Copy all lines below that use the word "middle".

- Opening Delimiter -

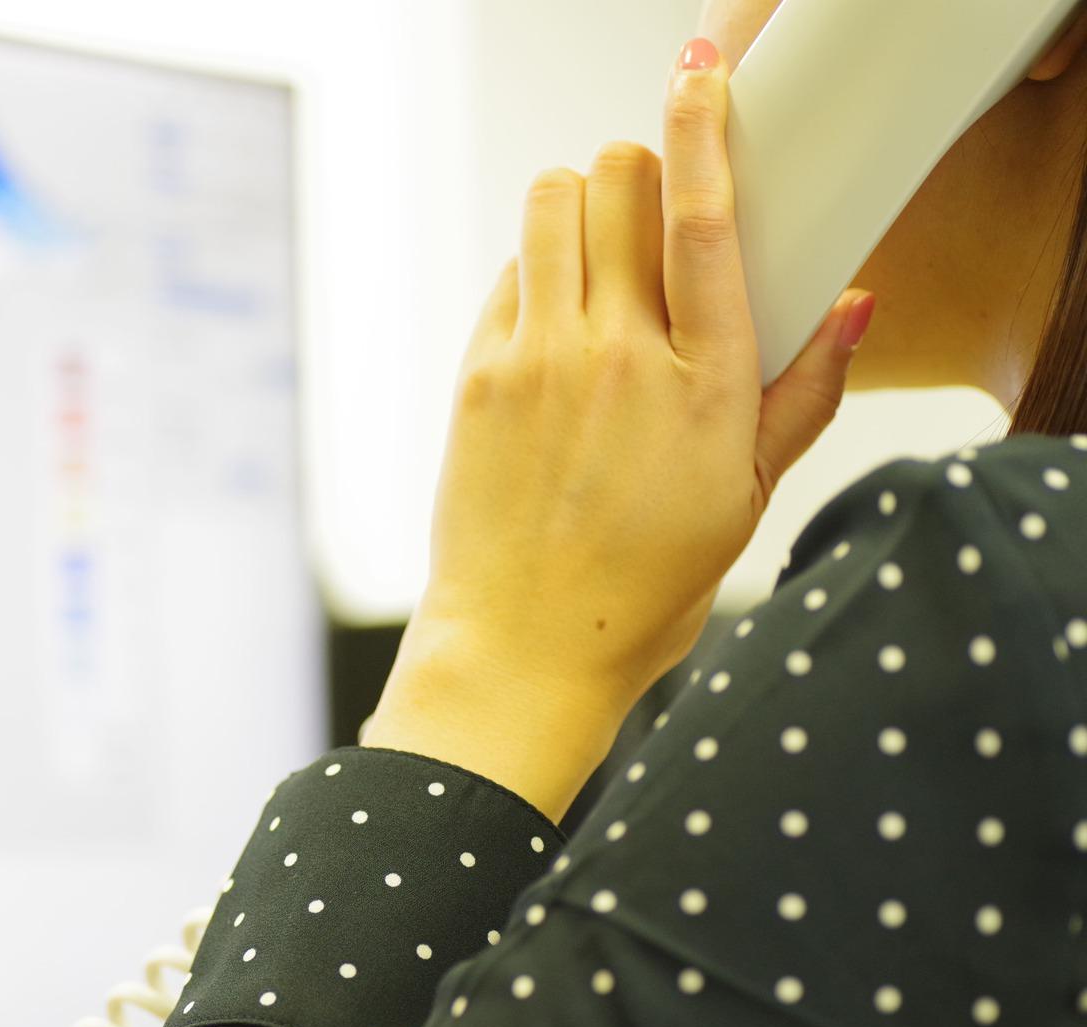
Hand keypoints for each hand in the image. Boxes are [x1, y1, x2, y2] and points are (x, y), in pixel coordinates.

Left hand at [362, 37, 877, 820]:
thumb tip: (859, 306)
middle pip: (618, 182)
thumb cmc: (645, 584)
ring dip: (578, 204)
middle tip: (648, 213)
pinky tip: (553, 324)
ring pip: (549, 204)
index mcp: (704, 385)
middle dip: (637, 170)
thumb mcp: (748, 498)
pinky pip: (508, 273)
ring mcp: (537, 360)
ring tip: (595, 256)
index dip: (700, 129)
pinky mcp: (477, 375)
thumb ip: (804, 393)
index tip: (695, 73)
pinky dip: (534, 271)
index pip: (702, 220)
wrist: (524, 645)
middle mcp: (618, 357)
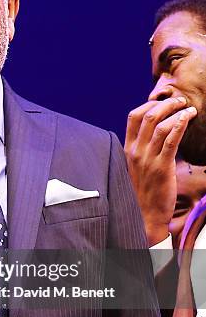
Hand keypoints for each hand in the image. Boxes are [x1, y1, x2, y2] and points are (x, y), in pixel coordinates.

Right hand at [124, 96, 196, 244]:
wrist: (145, 215)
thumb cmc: (143, 191)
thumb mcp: (136, 167)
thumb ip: (141, 149)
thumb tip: (153, 133)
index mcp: (127, 149)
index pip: (133, 117)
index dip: (149, 104)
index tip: (163, 101)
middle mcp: (135, 151)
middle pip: (148, 116)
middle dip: (166, 104)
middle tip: (180, 101)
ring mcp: (148, 159)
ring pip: (160, 125)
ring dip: (176, 111)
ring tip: (188, 109)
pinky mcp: (162, 167)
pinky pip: (171, 140)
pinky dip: (180, 124)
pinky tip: (188, 118)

- Closing Delimiter -

▶ Output for this task:
middle pip: (618, 182)
middle tip: (648, 213)
middle dip: (637, 170)
middle mcp: (618, 357)
middle mcp: (135, 151)
middle pip: (148, 116)
middle dip: (166, 104)
middle tip: (180, 101)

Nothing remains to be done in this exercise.